A jak Wam minął ten rok? Macie już plany/postanowienia na kolejny? :)
Artur Malek
21 lutego, 2018Wspaniały rok. Gratuluję. W tym roku szykuję się na Indonezję. Jestem Twoim czytelnikiem niemal od początku:) Pozdrawiam.
Emiwdrodze
12 marca, 2018O proszę, są i tacy! <3 Życzę udanego podboju Indonezji, jakbyś był w Jogji to się odzywaj :) Pozdrowienia!
Paulina
11 stycznia, 2018Pozazdrościć ilości podróży! Mój rok poza pobytem w Grecji odbył się bez szaleństw, za to w 2018 mam plan odbić sobie zeszły rok i podróżować kiedy tylko znajdzie się czas, bo chęci są zawsze, pozdrawiam!
Emiwdrodze
12 stycznia, 2018Ale ja wcale nie uważam, żebym w 2017 podróżowała specjalnie dużo :P Pozdrawiam również i dużo podróży życzę :)
Anonim
6 stycznia, 2018Piękny rok! Z Indonezyjczykami w pracy chyba bym sie nie dogadala…
Anonim
4 stycznia, 2018Brawo za szefową i superhosta w Airbnb. Własna szafa ostatecznym dowodem na totalne zapuszczenie korzeni. Nawet jeśli jest przenośna :)
Emi w drodze
5 stycznia, 2018Nieee, nie zgadzam się z tymi korzeniami, bo ja nawet wciáż tam pokoju swojego nie mam w tej Indonezji, tylko szafę
Dzięki!
Anonim
4 stycznia, 2018Zwolnij trochę Emi, nie ma co popadać w pracoholizm ;) Oby Twoje postanowienia się udały i wszystko dobrze się rozwijało mimo mniejszego nakładu energii :D Ja planuję mocno podróżniczą połowę roku, a potem stawiam na rozwój zawodowy :)
Emi w drodze
5 stycznia, 2018To uważaj, żeby też z pracá nie przesadzić! ja już zwalniam, pierwsze lata na swoim sá najtrudniejsze, ale potem to już z górki – mam nadzieję
Wszystkiego dobrego! (I zbalansowanego!)
Anonim
5 stycznia, 2018Dziękuję :*
Dee
3 stycznia, 2018Wygląda, że miałaś niesamowity rok. A podejrzewam, że całe twoje zycie obfituje w niesamowitości. Podziwiam i czekam na kolejne przygody. Przy okazji dziękuję za kawę. Była tak dobra jak podejrzewałam
Emiwdrodze
11 stycznia, 2018Życie jak życie, ale staram się to niesamowitości właśnie wyłapywać i na nich skupiać ;)

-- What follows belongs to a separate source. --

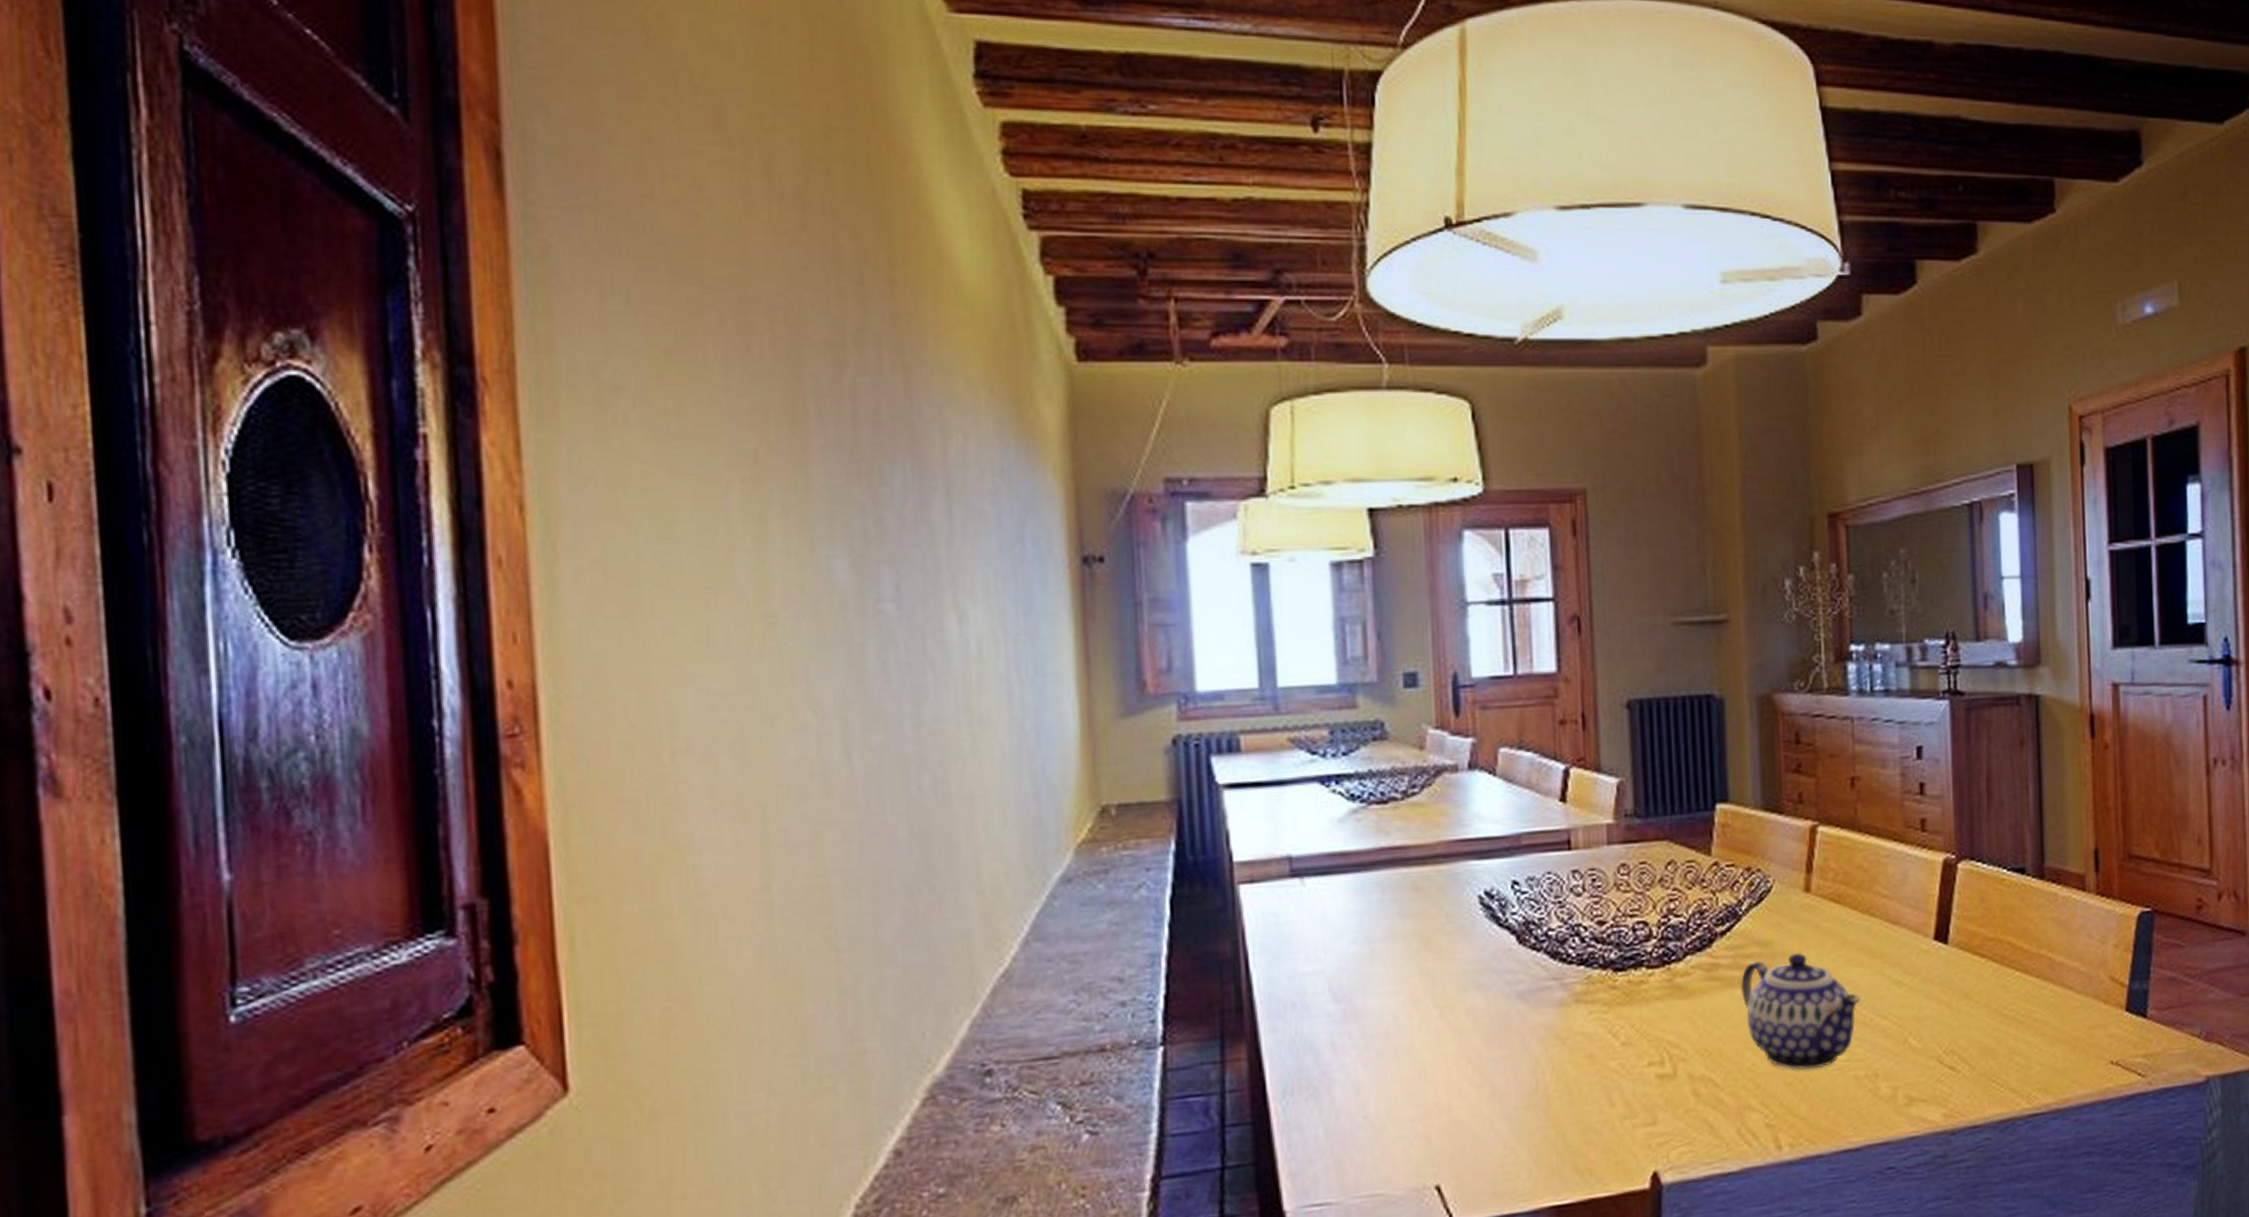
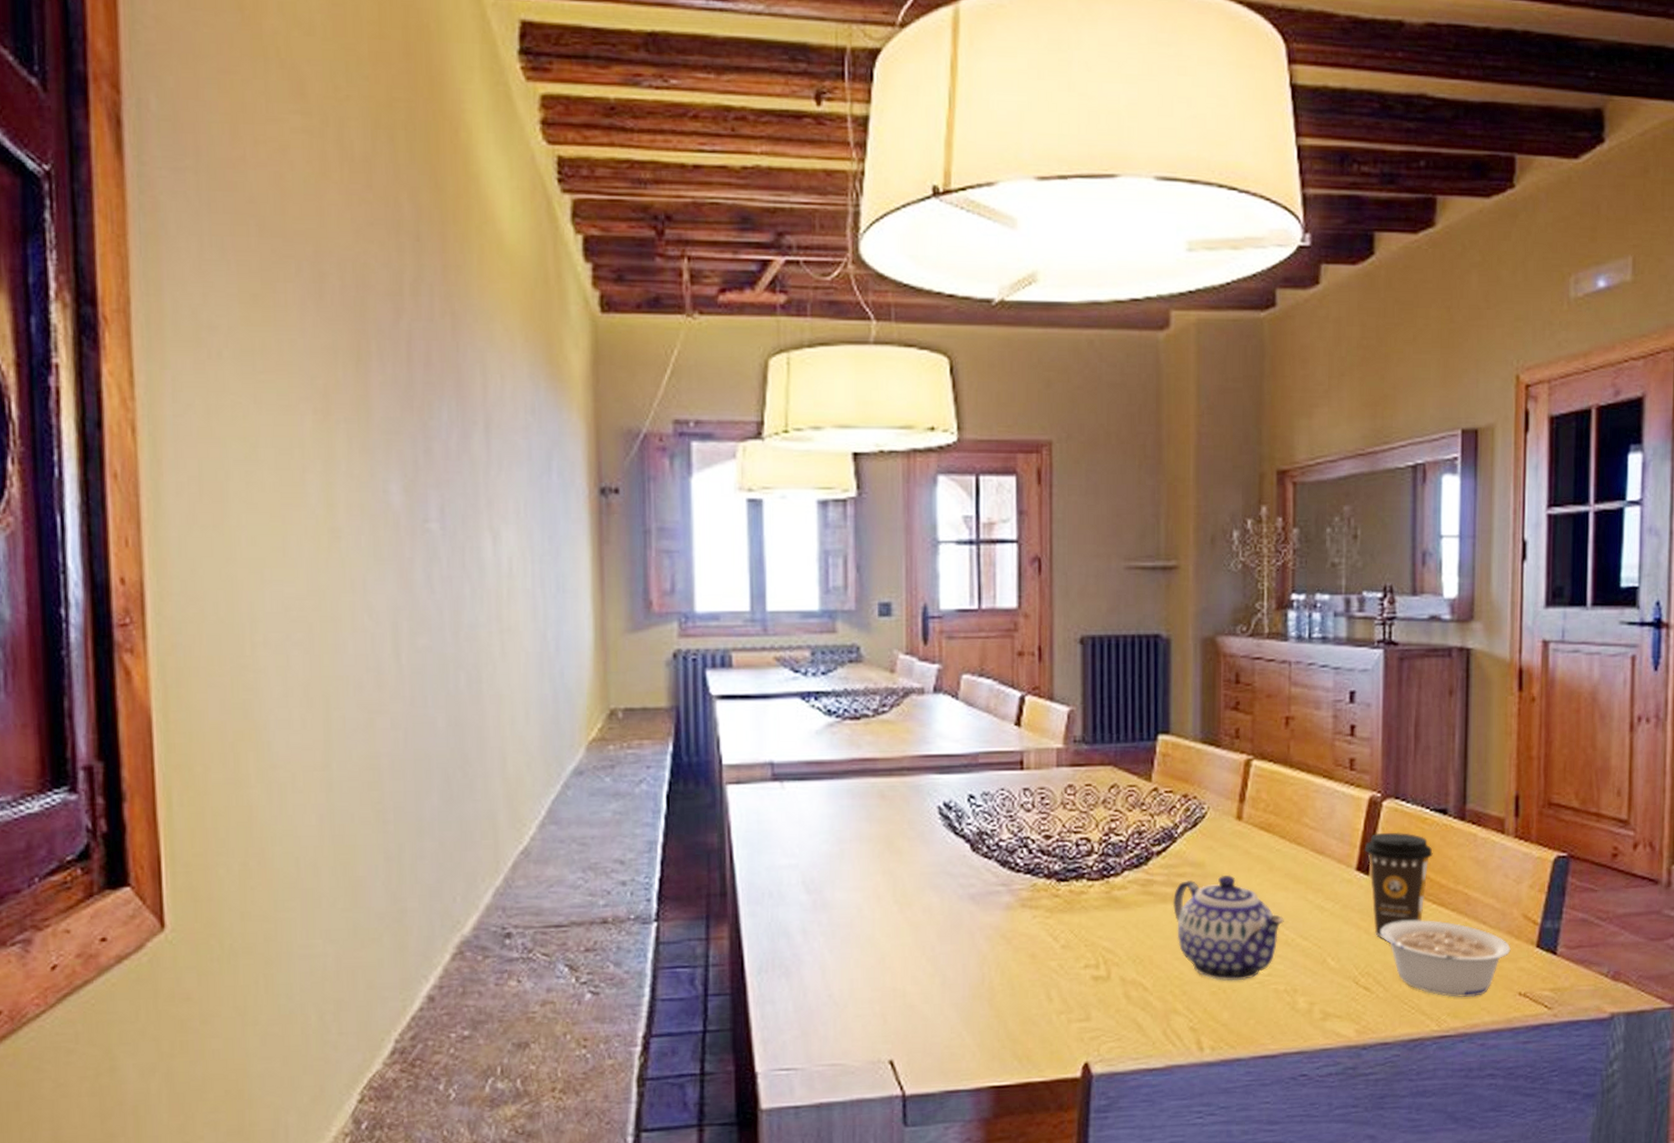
coffee cup: none [1941,895,2013,1012] -> present [1364,832,1433,938]
legume: none [1963,989,2100,1071] -> present [1381,920,1511,998]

Cieszę się niezmiernie, że kawa smakowała :)
Pozdrowienia z Jawy!
Sk
31 grudnia, 2017Ale super! Byłam przekonana, że Karolina przyjechała do Ciebie w odwiedziny. W zyciu nie pomyślałabym, że to spotkanie przypadkowe :).
Pozdrawiam i czekam na kolejne wpisy ;)
Emiwdrodze
1 stycznia, 2018o hej Sylwia! Jak miło widzieć, że tu zaglądasz :) Wyszło to spotkanie na jaw krótko przed wylotem, za pośrednictwem osób trzecich, niesamowite :D
Pozdrowienia! :)
Anonim
30 grudnia, 2017Pozdrawiamy i życzymy wielu sukcesów w przyszłości w zatłoczonej Joge
Emi w drodze
30 grudnia, 2017Pozdrawiam również i wszystkiego dobrego (w opustoszałym Koszalinie? ;) )
Justyna Jot
29 grudnia, 2017Super rok za Tobą i życzę żeby 2018 był taki, jaki sobie założyłaś
Emi w drodze
29 grudnia, 2017Dzięki, wzajemnie! :)
Magdalena Kuźniak
29 grudnia, 2017Emi, jesteś niesamowita! Życzę Ci dobrego, pięknego 8 zdrowego Nowego Roku ☺️
Emi w drodze
29 grudnia, 2017Nie znam Cię osobiście, Magda, ale założę się, że też masz w sobie wielkie pokłady niesamowitości! :) Pozdrawiam i życzę wszystkiego naj!